Jeff Mesnil
Weblog · About

A Look At Eclipse MicroProfile Healthcheck

July 7, 2017

I recently looked at the Eclipse MicroProfile Healthcheck API to investigate its support in WildFly.
WildFly Swarm is providing the sample implementation so I am very interested to make sure that WildFly and Swarm can both benefit from this specification.

This specification and its API are currently designed and anything written in this post will likely be obsolete when the final version is release. But without further ado...

Eclipse MicroProfile Healthcheck

The Eclipse MicroProfile Healthcheck is a specification to determine the healthiness of an application. It defines a HealthCheckProcedure interface that can be implemented by an application developer. It contains a single method that returns a HealthStatus: either UP or DOWN (plus some optional metadata relevant to the health check). Typically, an application would provide one or more health check procedures to check healthiness of its parts. The overall healthiness of the application is then determined by the aggregation of all the procedures provided by the application. If any procedure is DOWN, the overall outcome is DOWN. Else the application is considered as UP.

The specification has a companion document that specifies an HTTP endpoint and JSON format to check the healthiness of an application.

Using the HTTP endpoint, a container can ask the application whether it is healthy. If it is not healthy, the container can take actions to deal with it. It can decide to stop the application and eventually respin a new instance. The canonical example is Kubernetes that can configure a liveness probe to check this HTTP health URL (OpenShift also exposes this liveness probe).

WildFly Extension prototype

I have written a prototype of a WildFly extension to support health checks for applications deployed in WildFly and some provided directly by WildFly:

https://github.com/jmesnil/wildfly-microprofile-health

The microprofile-health subsystem supports an operation to check the health of the app server:

[standalone at localhost:9990 /] /subsystem=microprofile-health:check
{
    "outcome" => "success",
    "result" => {
        "checks" => [{
            "id" => "heap-memory",
            "result" => "UP",
            "data" => {
                "max" => "477626368",
                "used" => "156216336"
            }
        }],
        "outcome" => "UP"
    }
}

It also exposes an (unauthenticated) HTTP endpoint: http://localhost:8080/health/

$ curl http://localhost:8080/health/
{
   "checks":[
      {
         "id":"heap-memory",
         "result":"UP",
         "data":{
            "max":"477626368",
            "used":"160137128"
         }
      }
   ],
   "outcome":"UP"
}

This HTTP endpoint can be used to configure OpenShift/Kubernetes liveness probe.
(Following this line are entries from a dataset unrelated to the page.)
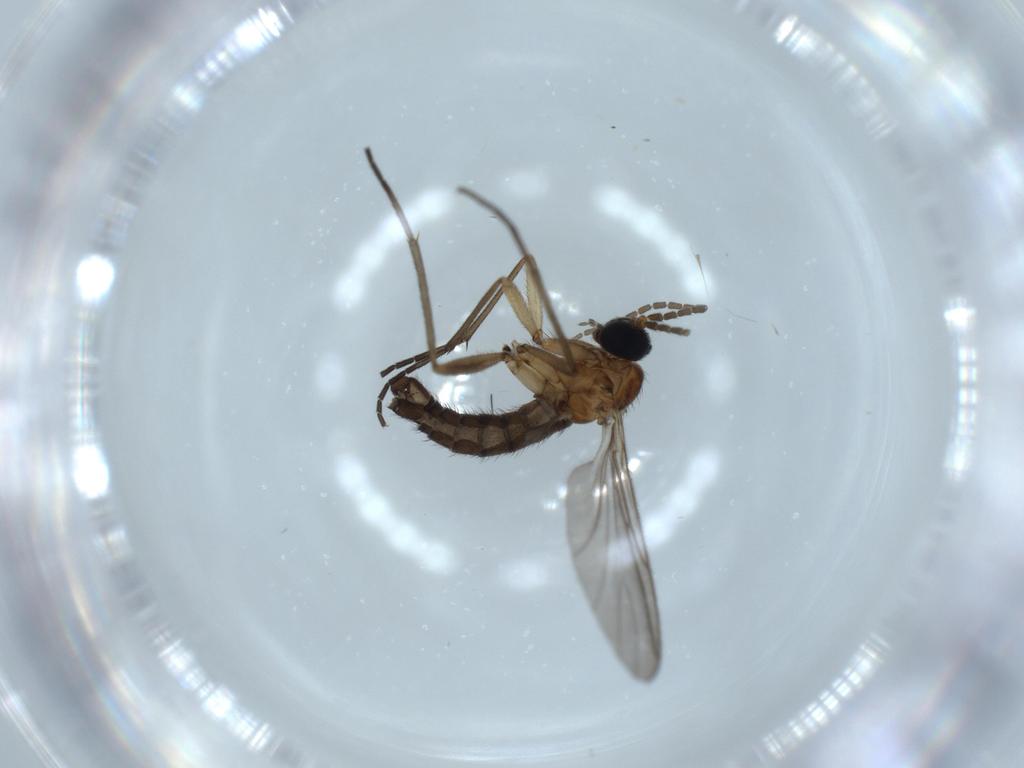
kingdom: Animalia
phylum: Arthropoda
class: Insecta
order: Diptera
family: Sciaridae
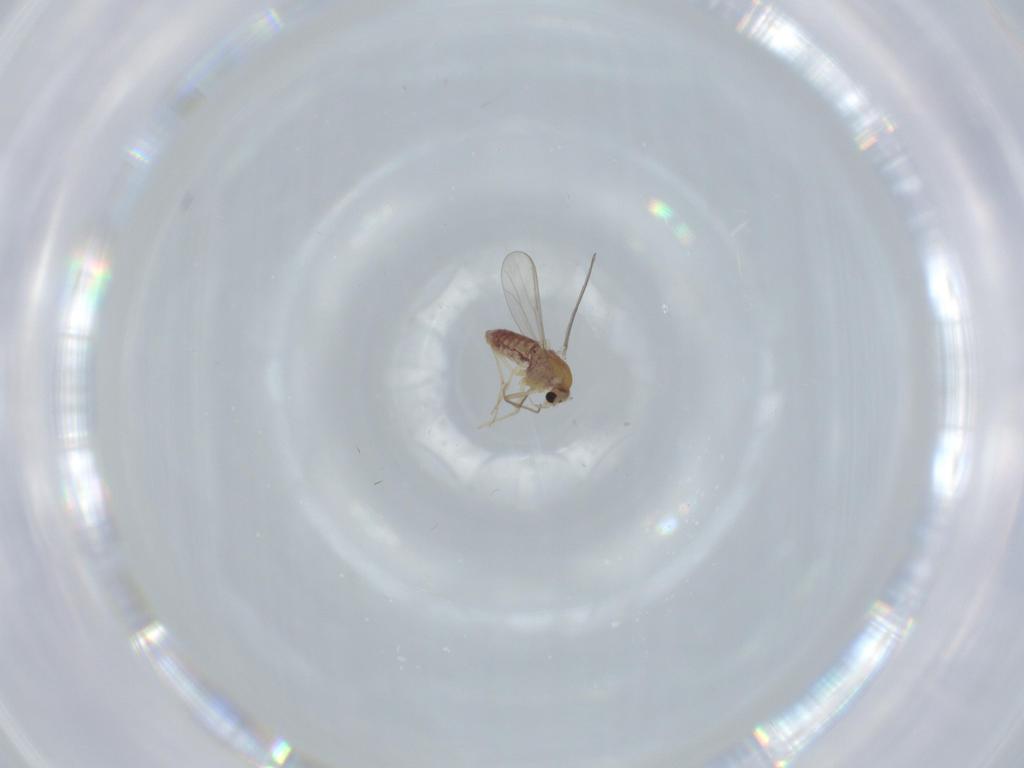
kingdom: Animalia
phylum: Arthropoda
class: Insecta
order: Diptera
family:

Any deployment that defines Health Check Procedures will have them registered to determine the overall healthiness of the process. The prototype has a simple example of a Web app that adds a health check procedure that randomly returns DOWN (which is not very useful ;).

WildFly Health Check Procedures

The Healthcheck specification mainly targets user applications that can apply application logic to determine their healthiness. However I wonder if we could reuse the concepts inside the application server (WildFly in my case). There are "things" that we could check to determine if the server runtime is healthy, e.g.:

  • The amount of heap memory is close to the max
  • some deployments have failed
  • Excessive GC
  • Running out of disk space
  • Some threads are deadlocked

These procedures are relevant regardless of the type of applications deployed on the server.

Subsystems inside WildFly could provide Health check procedures that would be queried to check the overall healthiness. We could for example provide a health check that the used heap memory is less that 90% of the max:

HealthCheck.install(context, "heap-memory", () -> {
   MemoryMXBean memoryBean = ManagementFactory.getMemoryMXBean();
   long memUsed = memoryBean.getHeapMemoryUsage().getUsed();
   long memMax = memoryBean.getHeapMemoryUsage().getMax();
   HealthResponse response = HealthResponse.named("heap-memory")
      .withAttribute("used", memUsed)
      .withAttribute("max", memMax);
   // status is is down is used memory is greater than 90% of max memory.
   HealthStatus status = (memUsed < memMax * 0.9) ? response.up() : response.down();
   return status;
});

Summary

To better integrate WildFly with Cloud containers such as OpenShift (or Docker/Kunernetes), it should provide a way to let the container checks the healthiness of WildFly. The Healthcheck specification is a good candidate to provide such feature. It is worth exploring how we could leverage it for user deployments and also for WildFly internals (when that makes sense).